» **Written tasks**:
**a)** According to the Shakespeare authorship post below, how long is the preface added to the new edition of Lukas Erne's book?
**b)** List every book, play, and essay that the Shakespeare authorship post below names by title.
::: Text shown
Wandering through the web the other day, I paused to read something in “About.com Shakespeare” under a heading about theater in Shakespeare’s time. “It’s a sad fact that today we normally study Shakespeare’s plays out of a book,” the writer explained, “but it’s important to remember that the Bard wasn’t writing for today’s literary audience; he was writing for the masses, many of whom couldn’t read or write.”
Then, later, I came upon the Amazon site for the book Shakespeare as Literary Dramatist by Lukas Erne, now in a new edition after ten years; and the blurb explained that this “groundbreaking study argues that Shakespeare, apart from being a playwright who wrote theatrical texts for the stage, was also a literary dramatist who produced reading texts for the page.”
Hmmm … So which was it?
It seems to me that we have an example, here, of how the world of Shakespearean study is inevitably changing and almost imperceptibly moving toward recognizing Edward de Vere, Earl of Oxford as the true author of the great works. In that view, the seeming contradiction presented above is explained logically by realizing that Oxford — during the 1590s, and up to his death in 1604 — was a virtual recluse busily rewriting and revising his stage works. Many of those plays were being performed, but at the same time he was transforming them into masterpieces of dramatic literature, for readers of his own time and in the future.
Otherwise, let’s face it – work being done by scholars such as Lukas Erne can only threaten the traditional conception of the busy dramatist turning out play after play with the only objective being to have it ready for actors to perform on the stage. In the first place, that fellow of the orthodox view had no time to produce “reading texts for the page.”
“Examining the evidence from early published playbooks, Erne argues that Shakespeare wrote many of his plays with a readership in mind and that these ‘literary’ texts would have been abridged for the stage because they were too long for performance.”
Oh, come on, please! That statement has it entirely backwards! Sure, that may have been part of the way it worked if Oxford was the playwright; but the Stratford man would never have written a literary text that would have to be “abridged for the stage”! Remember how he was said to be “indifferent” to the appearances of his plays in print?
But Lukas Erne is surely on the right track. And works like Shakespeare as Literary Dramatist, first published in 2003, will follow the track right to the Earl of Oxford.
I encourage readers of this blog to check out the various “reviews” on Amazon, many with clear recognition that our view of the author and his work must now change. The scholars must now bend with the winds of that change. Bend or break…
It would also be a good idea to get hold of the new edition, with an added 10,000-word preface that “reviews and intervenes in the controversy that the book has triggered.”
Yes indeed!
The great critic Goddard, among others, agrees. He said Shakespeare had to have written for the page. One example he gave: The puns in Macbeth came too fast for the audience to get.
Desper’s brilliant essay on Allusions To Campion in Twelfth Night
http://www.shakespearefellowship.org/virtualclassroom/12thnightdesper.htm
support this theory also. The quips and historical references come so fast it would take an extremely literate, historically savvy, and almost impossibly astute theater goer to pick up what was an amazingly seditious and act of genius of hidden criticism of the Crown.
::::::
::: Information shown
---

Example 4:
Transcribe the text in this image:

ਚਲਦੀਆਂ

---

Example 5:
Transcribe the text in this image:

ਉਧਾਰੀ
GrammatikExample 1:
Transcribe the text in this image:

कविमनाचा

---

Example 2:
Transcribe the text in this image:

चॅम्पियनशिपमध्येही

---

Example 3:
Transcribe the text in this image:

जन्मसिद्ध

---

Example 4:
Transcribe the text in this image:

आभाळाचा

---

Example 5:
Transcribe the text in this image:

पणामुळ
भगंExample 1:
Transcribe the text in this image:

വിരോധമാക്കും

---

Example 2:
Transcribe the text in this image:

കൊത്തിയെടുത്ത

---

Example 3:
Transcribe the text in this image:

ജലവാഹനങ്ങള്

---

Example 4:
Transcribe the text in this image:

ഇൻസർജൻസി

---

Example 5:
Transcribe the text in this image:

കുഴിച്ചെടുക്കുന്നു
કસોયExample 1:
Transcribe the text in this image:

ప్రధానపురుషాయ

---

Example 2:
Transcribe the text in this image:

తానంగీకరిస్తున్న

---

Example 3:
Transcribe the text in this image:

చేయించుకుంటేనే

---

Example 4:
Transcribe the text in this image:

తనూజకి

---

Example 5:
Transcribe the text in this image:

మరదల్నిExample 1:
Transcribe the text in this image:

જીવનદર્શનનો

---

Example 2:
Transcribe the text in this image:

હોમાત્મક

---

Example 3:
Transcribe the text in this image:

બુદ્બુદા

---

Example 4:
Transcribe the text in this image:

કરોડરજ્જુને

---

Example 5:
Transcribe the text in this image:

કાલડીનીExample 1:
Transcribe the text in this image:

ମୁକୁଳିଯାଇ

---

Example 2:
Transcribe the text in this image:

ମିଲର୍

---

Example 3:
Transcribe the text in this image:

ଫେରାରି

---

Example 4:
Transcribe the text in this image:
::::::
» **Answers to the exercises**:
**a)** 10,000 words

**b)** Shakespeare as Literary Dramatist; Macbeth; Allusions To Campion in Twelfth Night; Twelfth Night